In this article, you’ll learn how to create a project roadmap to manage stakeholder expectations and keep your team on track to meet deadlines.
We’ll also look at:
What is a project roadmap? How is it different from a project plan? Reasons why you should create a roadmap Project roadmap templates How to create a roadmap timeline? How to keep stakeholders up-to-date with roadmaps?
As a project manager, your job is to keep the stakeholders up-to-date without focusing on the day-to-day details. At the same time, you want to keep your team focused on day-to-day tasks.
By the end of this article, you’ll learn how to maintain this balance using a roadmap for your project.
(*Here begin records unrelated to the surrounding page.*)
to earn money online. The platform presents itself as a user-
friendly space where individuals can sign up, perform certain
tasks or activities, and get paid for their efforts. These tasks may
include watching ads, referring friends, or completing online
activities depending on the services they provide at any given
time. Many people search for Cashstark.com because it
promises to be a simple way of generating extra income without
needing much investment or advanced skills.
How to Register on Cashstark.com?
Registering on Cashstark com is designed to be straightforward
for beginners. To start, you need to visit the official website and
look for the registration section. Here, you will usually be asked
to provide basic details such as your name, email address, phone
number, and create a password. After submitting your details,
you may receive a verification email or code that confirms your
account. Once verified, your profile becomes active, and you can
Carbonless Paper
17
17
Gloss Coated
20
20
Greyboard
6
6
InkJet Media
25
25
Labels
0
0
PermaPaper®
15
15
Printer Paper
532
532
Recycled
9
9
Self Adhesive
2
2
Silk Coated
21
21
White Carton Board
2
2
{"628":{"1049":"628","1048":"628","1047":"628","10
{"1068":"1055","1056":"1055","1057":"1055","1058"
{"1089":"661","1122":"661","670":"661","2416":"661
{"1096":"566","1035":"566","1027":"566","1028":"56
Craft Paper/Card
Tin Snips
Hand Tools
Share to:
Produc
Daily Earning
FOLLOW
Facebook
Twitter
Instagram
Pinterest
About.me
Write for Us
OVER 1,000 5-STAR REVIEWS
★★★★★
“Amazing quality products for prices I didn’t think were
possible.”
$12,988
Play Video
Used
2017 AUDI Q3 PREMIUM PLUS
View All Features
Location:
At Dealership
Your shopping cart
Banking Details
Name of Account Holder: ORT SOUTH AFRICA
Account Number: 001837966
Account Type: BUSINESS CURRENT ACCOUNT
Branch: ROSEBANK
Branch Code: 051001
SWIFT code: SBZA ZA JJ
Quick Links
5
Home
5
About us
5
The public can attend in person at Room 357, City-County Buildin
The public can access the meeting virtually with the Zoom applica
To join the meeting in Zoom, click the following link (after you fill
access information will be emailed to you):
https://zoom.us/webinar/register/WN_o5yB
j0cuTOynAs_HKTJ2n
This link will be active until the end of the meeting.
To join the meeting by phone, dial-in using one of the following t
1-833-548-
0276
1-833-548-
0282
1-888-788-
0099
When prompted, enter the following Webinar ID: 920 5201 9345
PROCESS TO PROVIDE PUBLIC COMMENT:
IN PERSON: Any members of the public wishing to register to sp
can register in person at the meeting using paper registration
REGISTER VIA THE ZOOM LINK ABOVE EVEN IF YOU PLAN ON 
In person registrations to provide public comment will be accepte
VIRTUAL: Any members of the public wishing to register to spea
What is a Project Roadmap?
A project roadmap is a high-level, visual overview of a project. Typically represented on a timeline, a roadmap consists of:
Project scope: Project scope represents the big-picture vision of what you wish to achieve at the end of the project. Deliverables: Deliverables are the output or the end results of a project’s activities. Deliverables can be anything — a document, software, or even a finished physical product. High-level project schedule: The schedule describes the chronological order in which project activities are done and milestones achieved. Project milestones: Milestones are events on the project timeline that indicate a change in the project’s phase. Risks: Risks are challenges with project activities, team members, resources, or external factors that may cause the project to veer off its schedule or budget. Why do you Need a Project Roadmap?
Here’re five reasons why you should consider creating a roadmap:
1. Kick off a project
Early days of a project are often filled with uncertainty.
That is because not enough details are available. No concrete project plans can be created and no resources can be assigned. Consequently, team members may feel lost or stakeholders may lose interest.
A project roadmap is at a level high enough to manage the uncertainty. At the same time, it helps identify enough tasks to get the project started.
2. Stay on top of project goals
According to a project management survey by KPMG, only 33 percent of organizations deliver projects that are likely to meet original goals or business objectives.
Often stakeholders expect teams to accommodate small changes during a project’s execution. But, often such small changes add up and derail the project from its original objectives. Consequently, projects don’t meet business goals.
Project roadmaps help manage these situations. As a result, all project stakeholders stay focused on project goals.
3. Meet stakeholder expectations
The same KPMG survey also found out that only one in 3 organizations deliver projects that are likely to achieve stakeholder satisfaction.
Project roadmaps keep stakeholders updated on the project objectives, progress, and roadblocks. That way stakeholders can make decisions at the right time to keep a project on track.
4. Insulate team members from stakeholders
Some stakeholders like a hands-on approach to managing projects.
While stakeholder involvement is crucial, micromanaging stakeholders can make the team uncomfortable.
Such a situation can also lead to confusion with team members reporting to and taking instructions from multiple managers.
High-level roadmaps help keep the team safe from stakeholder interference. At the same time, stakeholders stay focused on the roadmap without worrying about the day-to-day project activities.